If you stop to think about what you are consciously thinking about right now it might be the words that you're reading. You're probably not thinking about peeling a banana, or you weren't until you just read 'peeling a banana'. If your doctor told you to eat a banana every day for potassium, you might think about bananas more than the average person, certainly less than a banana farmer, but more than average.

We do not, nor could we, think about bananas twenty-four hours a day. But necessity (i.e. a doctor's advice for your health) can bring them to the forefront more often than normal.

Consciousness is regulated by the part of the brain called the reticular activating system. This is considered to be central to motivation and arousal. It's involved in the central nervous system's activities and it helps us to pay attention to the most important things and store those we can reasonably disregard for a time.

Our conscious minds can hold seven (plus or minus two) bits of information at a time. the rest is stored in our other-than-conscious minds for retrieval when needed.

When you're driving down the freeway, singing along to the radio, you're probably thinking about what you're going to do when you get to your destination, you aren't thinking of using the bathroom, unless you need to. You aren't thinking of getting some water, unless you're thirsty. You aren't thinking of stopping at a gas station for gas, unless you're running out. You aren't thinking of stopping for food, unless you're hungry.

It becomes a different story when you all of the sudden need one of them. Gas becomes so very important if you're on Empty. Water becomes important if you're dehydrated and your A/C isn't working. When food becomes a need, all of the sudden you start seeing fast food signs telling you what's available to eat, when before you may not have been paying more than a slight passing attention to them.

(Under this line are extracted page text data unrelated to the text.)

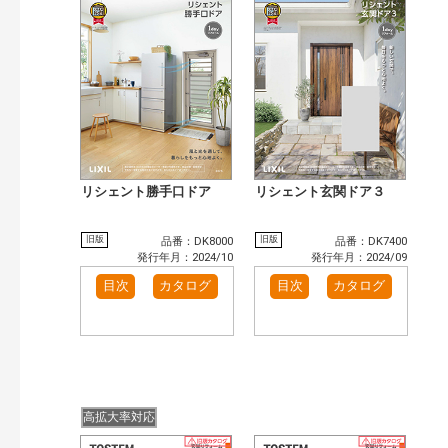
検 索
目次も検索
おすすめハッシュタグ
まずはここから（1）
施工イメージ・アイデア集（11）
リフォームおすすめ（5）
カテゴリー
窓・シャッター（9）
玄関ドア・引戸（5）
インテリア建材（2）
キッチン（4）
リシェント勝手口ドア
リシェント玄関ドア３
浴室（6）
洗面化粧室（1）
発行年で検索
旧版
旧版
品番：DK8000
品番：DK7400
発行年月：2024/10
発行年月：2024/09
開始年:
終了年:
目次
カタログ
目次
カタログ
検索
高拡大率対応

Why don't we have to contend with these needs all the time? Because they aren't relevant all the time. We can safely store them in our other-than-conscious until we require them, until they are again relevant.

This speaks a lot to criteria (the values, wants, and needs of a person). By eliciting a person's criteria we can bring to bear those subtle aspects in a person's reality that apply to their criteria. When you elicit the criteria of your affluent prospect, you speak to their values at even a higher level and essentially you are fine tuning their reticular activating system to your advantage (and to theirs).

Eliciting criteria is mandatory in pointing us in the direction of satisfying our prospect's needs. The persuasion comes quite naturally after that.